— About this exercise —
Give the data again exactly as written, without any of its pictures.
────────────────────
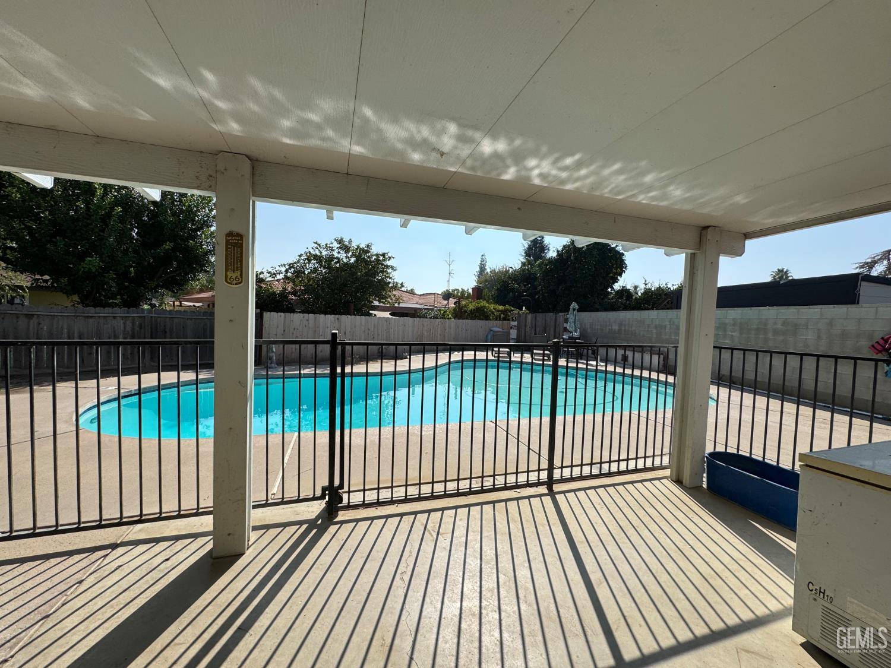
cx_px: 446
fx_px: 360
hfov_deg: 102.1
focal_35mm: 14
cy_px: 334
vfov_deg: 85.7
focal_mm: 2.22
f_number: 2.2
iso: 50
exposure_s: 1/2674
────────────────────
— Answer box —
cx_px: 446
fx_px: 360
hfov_deg: 102.1
focal_35mm: 14
cy_px: 334
vfov_deg: 85.7
focal_mm: 2.22
f_number: 2.2
iso: 50
exposure_s: 1/2674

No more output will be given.